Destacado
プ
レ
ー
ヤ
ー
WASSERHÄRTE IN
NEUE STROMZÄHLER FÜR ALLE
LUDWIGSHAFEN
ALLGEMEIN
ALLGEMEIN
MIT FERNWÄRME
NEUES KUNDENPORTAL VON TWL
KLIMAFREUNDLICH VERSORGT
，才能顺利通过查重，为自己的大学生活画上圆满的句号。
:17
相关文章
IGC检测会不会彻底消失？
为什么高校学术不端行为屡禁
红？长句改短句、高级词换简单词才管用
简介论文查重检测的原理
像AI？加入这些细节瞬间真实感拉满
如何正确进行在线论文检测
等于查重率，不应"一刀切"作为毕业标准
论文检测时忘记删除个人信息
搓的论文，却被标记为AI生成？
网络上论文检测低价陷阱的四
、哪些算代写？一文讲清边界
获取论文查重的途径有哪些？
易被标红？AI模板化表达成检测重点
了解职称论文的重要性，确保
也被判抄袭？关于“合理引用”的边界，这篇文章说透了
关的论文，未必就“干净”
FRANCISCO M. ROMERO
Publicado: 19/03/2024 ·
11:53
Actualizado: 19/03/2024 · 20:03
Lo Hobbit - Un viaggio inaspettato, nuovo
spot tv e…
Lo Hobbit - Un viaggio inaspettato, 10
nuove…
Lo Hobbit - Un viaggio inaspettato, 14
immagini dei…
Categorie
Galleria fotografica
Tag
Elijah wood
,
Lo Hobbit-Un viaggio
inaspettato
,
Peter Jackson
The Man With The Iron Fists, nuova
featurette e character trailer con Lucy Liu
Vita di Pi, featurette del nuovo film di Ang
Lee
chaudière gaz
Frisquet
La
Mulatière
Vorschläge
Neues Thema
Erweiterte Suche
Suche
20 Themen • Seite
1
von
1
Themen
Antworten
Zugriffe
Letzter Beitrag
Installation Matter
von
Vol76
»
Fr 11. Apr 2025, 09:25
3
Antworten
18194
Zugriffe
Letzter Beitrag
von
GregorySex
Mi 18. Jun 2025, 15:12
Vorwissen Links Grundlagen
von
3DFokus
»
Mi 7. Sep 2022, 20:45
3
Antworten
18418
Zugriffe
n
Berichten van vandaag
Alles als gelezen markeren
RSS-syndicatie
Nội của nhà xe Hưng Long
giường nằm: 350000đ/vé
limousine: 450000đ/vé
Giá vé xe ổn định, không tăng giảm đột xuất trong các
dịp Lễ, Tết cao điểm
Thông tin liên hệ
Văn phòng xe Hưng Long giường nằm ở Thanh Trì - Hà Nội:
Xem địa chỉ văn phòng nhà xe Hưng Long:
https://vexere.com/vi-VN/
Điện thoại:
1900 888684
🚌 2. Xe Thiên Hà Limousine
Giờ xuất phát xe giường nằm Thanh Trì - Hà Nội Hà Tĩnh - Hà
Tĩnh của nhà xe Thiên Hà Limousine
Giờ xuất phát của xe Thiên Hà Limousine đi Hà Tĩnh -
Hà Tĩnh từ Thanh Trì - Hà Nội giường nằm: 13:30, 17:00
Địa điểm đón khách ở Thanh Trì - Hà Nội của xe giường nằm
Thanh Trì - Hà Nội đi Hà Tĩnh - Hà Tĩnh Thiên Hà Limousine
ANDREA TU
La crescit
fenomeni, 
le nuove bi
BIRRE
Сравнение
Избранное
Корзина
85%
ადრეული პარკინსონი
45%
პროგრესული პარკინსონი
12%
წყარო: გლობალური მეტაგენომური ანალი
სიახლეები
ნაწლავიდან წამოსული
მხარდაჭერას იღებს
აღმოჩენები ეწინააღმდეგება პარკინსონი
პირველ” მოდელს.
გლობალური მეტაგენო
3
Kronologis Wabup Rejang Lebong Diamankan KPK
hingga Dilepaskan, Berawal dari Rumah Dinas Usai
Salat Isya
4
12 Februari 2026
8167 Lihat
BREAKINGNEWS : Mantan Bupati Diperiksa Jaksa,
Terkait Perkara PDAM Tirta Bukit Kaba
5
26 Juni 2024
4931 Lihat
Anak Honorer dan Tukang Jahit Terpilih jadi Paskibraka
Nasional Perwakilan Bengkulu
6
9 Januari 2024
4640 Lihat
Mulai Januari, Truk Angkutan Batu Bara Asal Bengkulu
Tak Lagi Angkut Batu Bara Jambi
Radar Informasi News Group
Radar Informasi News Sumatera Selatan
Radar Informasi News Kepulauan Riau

★ ★ ★

■ Action item
Transcribe the text of every entry above line by line, keeping each word, number, and character unchanged.

■ Response to the task
Destacado
プ
レ
ー
ヤ
ー
WASSERHÄRTE IN
NEUE STROMZÄHLER FÜR ALLE
LUDWIGSHAFEN
ALLGEMEIN
ALLGEMEIN
MIT FERNWÄRME
NEUES KUNDENPORTAL VON TWL
KLIMAFREUNDLICH VERSORGT
，才能顺利通过查重，为自己的大学生活画上圆满的句号。
:17
相关文章
IGC检测会不会彻底消失？
为什么高校学术不端行为屡禁
红？长句改短句、高级词换简单词才管用
简介论文查重检测的原理
像AI？加入这些细节瞬间真实感拉满
如何正确进行在线论文检测
等于查重率，不应"一刀切"作为毕业标准
论文检测时忘记删除个人信息
搓的论文，却被标记为AI生成？
网络上论文检测低价陷阱的四
、哪些算代写？一文讲清边界
获取论文查重的途径有哪些？
易被标红？AI模板化表达成检测重点
了解职称论文的重要性，确保
也被判抄袭？关于“合理引用”的边界，这篇文章说透了
关的论文，未必就“干净”
FRANCISCO M. ROMERO
Publicado: 19/03/2024 ·
11:53
Actualizado: 19/03/2024 · 20:03
Lo Hobbit - Un viaggio inaspettato, nuovo
spot tv e…
Lo Hobbit - Un viaggio inaspettato, 10
nuove…
Lo Hobbit - Un viaggio inaspettato, 14
immagini dei…
Categorie
Galleria fotografica
Tag
Elijah wood
,
Lo Hobbit-Un viaggio
inaspettato
,
Peter Jackson
The Man With The Iron Fists, nuova
featurette e character trailer con Lucy Liu
Vita di Pi, featurette del nuovo film di Ang
Lee
chaudière gaz
Frisquet
La
Mulatière
Vorschläge
Neues Thema
Erweiterte Suche
Suche
20 Themen • Seite
1
von
1
Themen
Antworten
Zugriffe
Letzter Beitrag
Installation Matter
von
Vol76
»
Fr 11. Apr 2025, 09:25
3
Antworten
18194
Zugriffe
Letzter Beitrag
von
GregorySex
Mi 18. Jun 2025, 15:12
Vorwissen Links Grundlagen
von
3DFokus
»
Mi 7. Sep 2022, 20:45
3
Antworten
18418
Zugriffe
n
Berichten van vandaag
Alles als gelezen markeren
RSS-syndicatie
Nội của nhà xe Hưng Long
giường nằm: 350000đ/vé
limousine: 450000đ/vé
Giá vé xe ổn định, không tăng giảm đột xuất trong các
dịp Lễ, Tết cao điểm
Thông tin liên hệ
Văn phòng xe Hưng Long giường nằm ở Thanh Trì - Hà Nội:
Xem địa chỉ văn phòng nhà xe Hưng Long:
https://vexere.com/vi-VN/
Điện thoại:
1900 888684
🚌 2. Xe Thiên Hà Limousine
Giờ xuất phát xe giường nằm Thanh Trì - Hà Nội Hà Tĩnh - Hà
Tĩnh của nhà xe Thiên Hà Limousine
Giờ xuất phát của xe Thiên Hà Limousine đi Hà Tĩnh -
Hà Tĩnh từ Thanh Trì - Hà Nội giường nằm: 13:30, 17:00
Địa điểm đón khách ở Thanh Trì - Hà Nội của xe giường nằm
Thanh Trì - Hà Nội đi Hà Tĩnh - Hà Tĩnh Thiên Hà Limousine
ANDREA TU
La crescit
fenomeni, 
le nuove bi
BIRRE
Сравнение
Избранное
Корзина
85%
ადრეული პარკინსონი
45%
პროგრესული პარკინსონი
12%
წყარო: გლობალური მეტაგენომური ანალი
სიახლეები
ნაწლავიდან წამოსული
მხარდაჭერას იღებს
აღმოჩენები ეწინააღმდეგება პარკინსონი
პირველ” მოდელს.
გლობალური მეტაგენო
3
Kronologis Wabup Rejang Lebong Diamankan KPK
hingga Dilepaskan, Berawal dari Rumah Dinas Usai
Salat Isya
4
12 Februari 2026
8167 Lihat
BREAKINGNEWS : Mantan Bupati Diperiksa Jaksa,
Terkait Perkara PDAM Tirta Bukit Kaba
5
26 Juni 2024
4931 Lihat
Anak Honorer dan Tukang Jahit Terpilih jadi Paskibraka
Nasional Perwakilan Bengkulu
6
9 Januari 2024
4640 Lihat
Mulai Januari, Truk Angkutan Batu Bara Asal Bengkulu
Tak Lagi Angkut Batu Bara Jambi
Radar Informasi News Group
Radar Informasi News Sumatera Selatan
Radar Informasi News Kepulauan Riau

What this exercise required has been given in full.